▸ TASK TO CARRY OUT: Write the next part of the Goldilox documentation, picking up right after its last line.

▸ PASSAGE:

────────────────

What is Goldilox?

Goldilox is a tool to empower data scientists to build machine learning solutions into production.

This is in current development, please wait for the first stable version.

Key features

One line from POC to production
Flexible and yet simple
Technology agnostic
Things you didn't know you want:
- Serialization validation
- Missing values validation
- Output validation
- I/O examples
- Variables and description queries

Installing

With pip:

$ pip install goldilox

Pandas + Sklearn support

Any Sklearn + Pandas pipeline/transformer/estimator works can turn to a pipeline with one line of code, which tou can save and run as a server with the CLI. well.

Vaex native

Vaex is an open-source big data technology with similar APIs to Pandas.
We use some of Vaex's special sauce to allow the extreme flexibility for advance pipeline solutions while insuring we have a tool that works on big data.

Examples

1. Data science

SKlearn

import pandas as pd
from xgboost.sklearn import XGBClassifier
from goldilox.datasets import load_iris

# Get teh data
df, features, target = load_iris()

# modeling
model = XGBClassifier().fit(df[features], df[target])

Vaex

import vaex
from goldilox.datasets import load_iris
from vaex.ml.xgboost import XGBoostModel
import numpy as np

df, features, target = load_iris()
df = vaex.from_pandas(df)

# feature engineering example
df["petal_ratio"] = df["petal_length"] / df["petal_width"]

features.append('petal_ratio')
# modeling
booster = XGBoostModel(
    features=features,
    target=target,
    prediction_name="prediction",
    num_boost_round=500,
)
booster.fit(df)
df = booster.transform(df)

# post modeling processing example 
df["prediction"] = np.around(df["prediction"])
df["label"] = df["prediction"].map({0: "setosa", 1: "versicolor", 2: "virginica"})

2. Build a production ready pipeline

In one line (-:

from goldilox import Pipeline

# sklearn - When using sklearn, we want to have an example of the raw production query data
pipeline = Pipeline.from_sklearn(model, raw=Pipeline.to_raw(df[features]))

# vaex
pipeline = Pipeline.from_vaex(df)

# Save and load
pipeline.save( < path >)
pipeline = Pipeline.from_file( < path >)

3. Deploy

glx serve <path>

[2021-11-16 18:54:44 +0100] [74906] [INFO] Starting gunicorn 20.1.0
[2021-11-16 18:54:44 +0100] [74906] [INFO] Listening at: http://127.0.0.1:5000 (74906)
[2021-11-16 18:54:44 +0100] [74906] [INFO] Using worker: uvicorn.workers.UvicornH11Worker
[2021-11-16 18:54:44 +0100] [74911] [INFO] Booting worker with pid: 74911
[2021-11-16 18:54:44 +0100] [74911] [INFO] Started server process [74911]
[2021-11-16 18:54:44 +0100] [74911] [INFO] Waiting for application startup.

────────────────

▸ THE DATA:

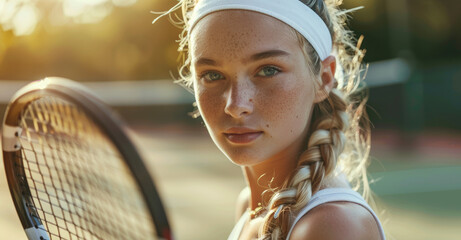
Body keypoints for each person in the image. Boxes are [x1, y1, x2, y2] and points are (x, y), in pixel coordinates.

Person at [154, 0, 386, 239]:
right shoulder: (250, 206)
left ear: (324, 78)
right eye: (212, 75)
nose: (235, 105)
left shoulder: (335, 226)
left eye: (268, 70)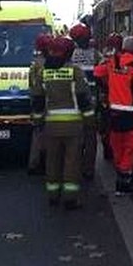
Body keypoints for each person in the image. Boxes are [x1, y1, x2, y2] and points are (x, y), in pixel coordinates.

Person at [31, 36, 94, 209]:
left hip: (51, 126)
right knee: (71, 163)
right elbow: (84, 99)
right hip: (73, 127)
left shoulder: (43, 72)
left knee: (52, 161)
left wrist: (38, 122)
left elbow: (37, 100)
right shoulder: (75, 71)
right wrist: (90, 121)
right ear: (69, 53)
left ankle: (52, 195)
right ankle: (70, 199)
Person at [94, 37, 133, 194]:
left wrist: (110, 83)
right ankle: (123, 176)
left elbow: (97, 72)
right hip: (131, 113)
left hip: (114, 113)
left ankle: (121, 173)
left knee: (117, 144)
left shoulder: (112, 61)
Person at [68, 23, 100, 181]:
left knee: (76, 138)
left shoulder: (69, 56)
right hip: (91, 104)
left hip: (74, 103)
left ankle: (75, 166)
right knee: (90, 138)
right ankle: (88, 169)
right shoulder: (96, 55)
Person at [94, 33, 123, 162]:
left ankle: (108, 150)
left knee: (106, 124)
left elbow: (98, 74)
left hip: (107, 96)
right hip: (120, 97)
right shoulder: (126, 57)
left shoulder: (105, 58)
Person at [27, 33, 53, 175]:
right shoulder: (53, 63)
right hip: (50, 102)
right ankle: (47, 163)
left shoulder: (35, 63)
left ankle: (34, 163)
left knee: (37, 133)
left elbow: (31, 85)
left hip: (37, 102)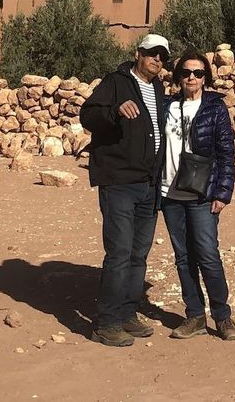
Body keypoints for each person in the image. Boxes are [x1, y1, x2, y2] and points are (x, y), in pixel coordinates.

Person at [80, 32, 172, 347]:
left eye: (162, 56)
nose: (157, 59)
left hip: (148, 184)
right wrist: (114, 111)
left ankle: (127, 313)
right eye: (152, 53)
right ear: (137, 54)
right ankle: (106, 323)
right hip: (119, 182)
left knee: (138, 254)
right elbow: (87, 115)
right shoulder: (116, 83)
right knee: (119, 253)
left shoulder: (158, 88)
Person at [161, 52, 235, 341]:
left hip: (202, 194)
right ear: (178, 76)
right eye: (186, 72)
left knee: (207, 255)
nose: (191, 77)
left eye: (197, 73)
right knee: (183, 258)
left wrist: (223, 192)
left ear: (205, 77)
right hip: (169, 193)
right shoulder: (167, 106)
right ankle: (194, 315)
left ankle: (222, 316)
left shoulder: (214, 108)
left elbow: (226, 153)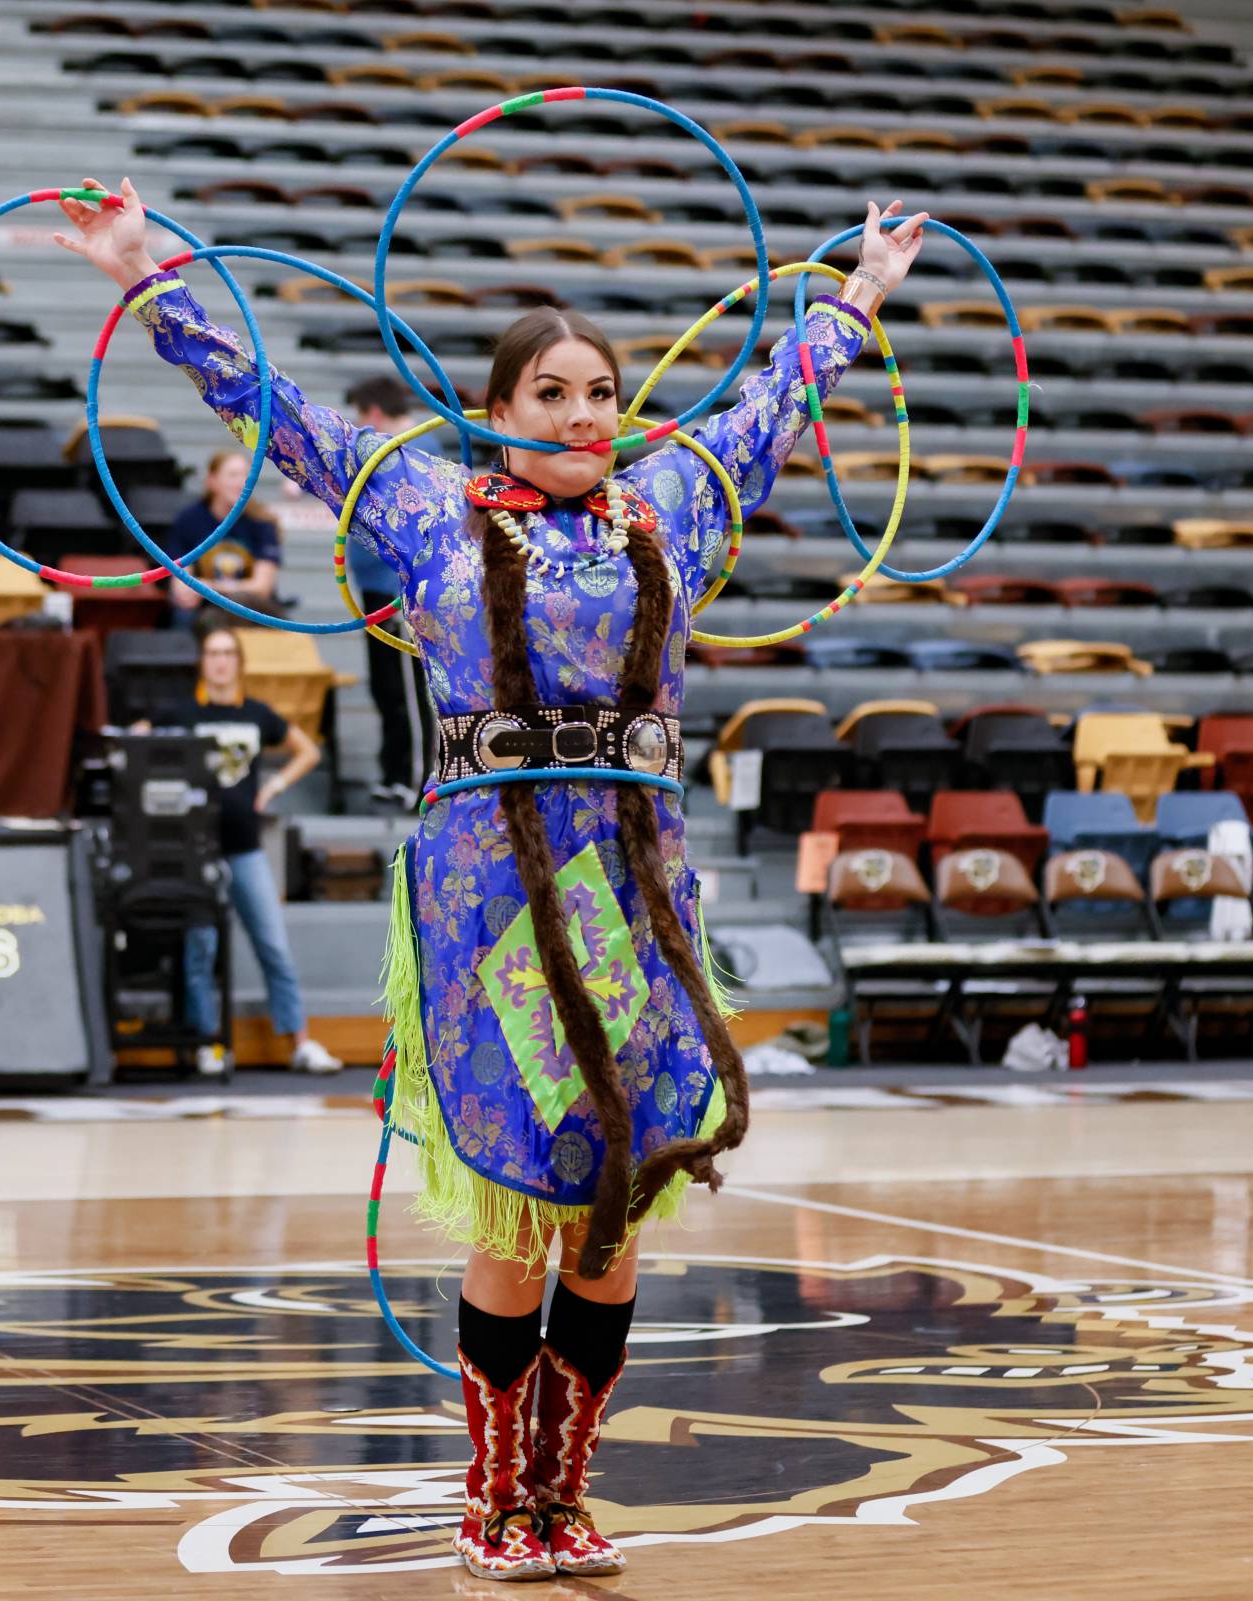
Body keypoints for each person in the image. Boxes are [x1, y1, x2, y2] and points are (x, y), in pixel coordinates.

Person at [60, 175, 927, 1580]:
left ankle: (567, 1488)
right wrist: (146, 272)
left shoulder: (673, 509)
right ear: (502, 410)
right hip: (489, 898)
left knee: (613, 1213)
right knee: (522, 1202)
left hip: (634, 893)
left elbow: (777, 399)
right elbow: (269, 408)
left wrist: (863, 290)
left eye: (601, 391)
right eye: (553, 394)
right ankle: (491, 1495)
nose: (586, 415)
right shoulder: (420, 506)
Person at [140, 622, 342, 1077]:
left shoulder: (256, 713)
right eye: (212, 653)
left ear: (239, 662)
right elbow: (135, 741)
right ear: (202, 662)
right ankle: (208, 1044)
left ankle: (301, 1043)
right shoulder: (182, 713)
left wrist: (273, 786)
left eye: (228, 653)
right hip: (198, 854)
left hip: (246, 849)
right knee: (200, 950)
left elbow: (307, 751)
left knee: (274, 946)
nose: (220, 661)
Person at [343, 376, 433, 812]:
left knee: (409, 694)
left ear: (374, 414)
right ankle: (396, 772)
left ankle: (418, 778)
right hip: (375, 594)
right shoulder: (385, 455)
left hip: (399, 596)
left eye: (362, 415)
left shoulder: (405, 454)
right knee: (386, 688)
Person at [160, 449, 282, 624]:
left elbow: (262, 587)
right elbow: (180, 582)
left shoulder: (262, 522)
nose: (241, 483)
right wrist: (188, 593)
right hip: (203, 609)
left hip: (247, 607)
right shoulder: (188, 520)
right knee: (183, 615)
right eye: (233, 476)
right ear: (212, 481)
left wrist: (209, 587)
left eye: (246, 477)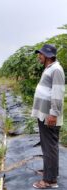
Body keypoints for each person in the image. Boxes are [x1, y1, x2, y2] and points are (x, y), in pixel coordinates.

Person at [31, 44, 65, 189]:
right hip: (44, 112)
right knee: (47, 146)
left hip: (49, 115)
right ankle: (50, 172)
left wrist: (53, 114)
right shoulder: (50, 68)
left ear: (48, 56)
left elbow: (57, 93)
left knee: (50, 146)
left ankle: (50, 181)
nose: (39, 56)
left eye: (41, 54)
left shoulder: (56, 69)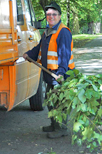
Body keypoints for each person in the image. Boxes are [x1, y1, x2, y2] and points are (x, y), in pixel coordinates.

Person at [23, 1, 75, 138]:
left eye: (54, 14)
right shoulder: (48, 31)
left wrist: (61, 73)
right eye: (48, 14)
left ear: (59, 16)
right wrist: (29, 54)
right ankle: (54, 124)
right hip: (50, 75)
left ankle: (61, 128)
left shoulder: (63, 32)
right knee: (50, 100)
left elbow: (65, 54)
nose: (51, 16)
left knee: (59, 102)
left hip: (60, 75)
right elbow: (39, 48)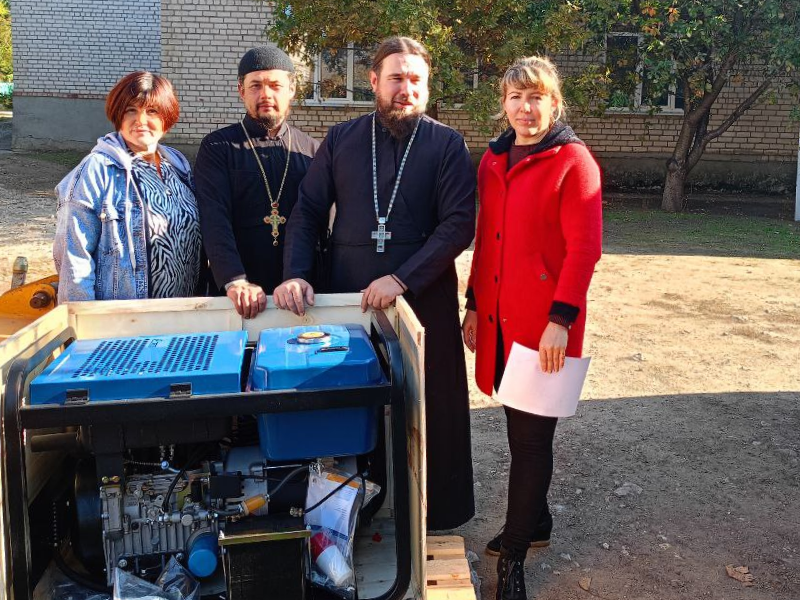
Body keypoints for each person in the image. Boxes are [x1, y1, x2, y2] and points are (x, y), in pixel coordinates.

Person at [274, 36, 476, 531]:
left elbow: (457, 224)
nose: (406, 89)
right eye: (396, 78)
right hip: (350, 295)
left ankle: (436, 511)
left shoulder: (446, 143)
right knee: (353, 400)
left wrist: (402, 278)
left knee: (431, 400)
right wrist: (296, 273)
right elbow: (308, 212)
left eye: (415, 80)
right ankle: (352, 510)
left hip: (422, 293)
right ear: (374, 82)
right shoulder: (342, 139)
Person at [461, 56, 603, 599]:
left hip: (546, 327)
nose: (526, 107)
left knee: (531, 439)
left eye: (536, 96)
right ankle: (537, 522)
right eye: (516, 96)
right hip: (498, 320)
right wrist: (473, 303)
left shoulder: (574, 162)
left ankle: (513, 557)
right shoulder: (493, 160)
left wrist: (560, 321)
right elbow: (487, 236)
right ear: (503, 102)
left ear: (554, 102)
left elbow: (585, 249)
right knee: (519, 432)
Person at [54, 71, 202, 302]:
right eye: (130, 110)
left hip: (182, 315)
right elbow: (74, 259)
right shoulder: (97, 170)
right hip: (124, 320)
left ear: (167, 117)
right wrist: (84, 324)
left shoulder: (178, 167)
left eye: (152, 111)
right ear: (118, 114)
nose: (140, 121)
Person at [194, 46, 319, 318]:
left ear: (291, 90)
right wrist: (234, 279)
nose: (266, 95)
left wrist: (299, 276)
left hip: (299, 293)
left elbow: (318, 221)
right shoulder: (218, 147)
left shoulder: (310, 150)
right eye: (255, 86)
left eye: (275, 85)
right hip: (237, 296)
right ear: (241, 90)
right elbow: (214, 218)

────────────────

▸ ANSWER TO THIS EXERCISE:
[2021-11-16 18:54:44 +0100] [74911] [INFO] Application startup complete.

4. Training: For experiments, cloud training, automations, etc,.

With Vaex, you put everything you want to do to a function which receives and returns a Vaex DataFrame

from vaex.ml.datasets import load_iris
from goldilox import Pipeline


def fit(df):
    from vaex.ml.xgboost import XGBoostModel
    import numpy as np

    df = load_iris()

    # feature engineering example
    df["petal_ratio"] = df["petal_length"] / df["petal_width"]

    # modeling
    booster = XGBoostModel(
        features=['petal_length', 'petal_width', 'sepal_length', 'sepal_width', 'petal_ratio'],
        target='class_',
        prediction_name="prediction",
        num_boost_round=500,
    )
    booster.fit(df)
    df = booster.transform(df)

    # post modeling procssing example 
    df['prediction'] = np.around(df['prediction'])
    df["label"] = df["prediction"].map({0: "setosa", 1: "versicolor", 2: "virginica"})
    return df


df = load_iris()
pipeline = Pipeline.from_vaex(df, fit=fit).fit(df)

With Sklearn the fit would be the standard X and y.

import pandas as pd
from sklearn.datasets import load_iris
from xgboost.sklearn import XGBClassifier

iris = load_iris()
features = iris.feature_names
df = pd.DataFrame(iris.data, columns=features)
df['target'] = iris.target

# we don't need to provide raw example if we do the training from the Goldilox Pipeline - it would be taken automatically from the first row.
classifier = XGBClassifier(n_estimators=10, verbosity=0, use_label_encoder=False)
pipeline = Pipeline.from_sklearn(classifier).fit(df[features], df['target'])

WARNING: Pipeline doesn't handle na for sepal_length
WARNING: Pipeline doesn't handle na for sepal_width
WARNING: Pipeline doesn 't handle na for petal_length
WARNING: Pipeline doesn't handle na for petal_width

We do not handle missing values? Let's fix that!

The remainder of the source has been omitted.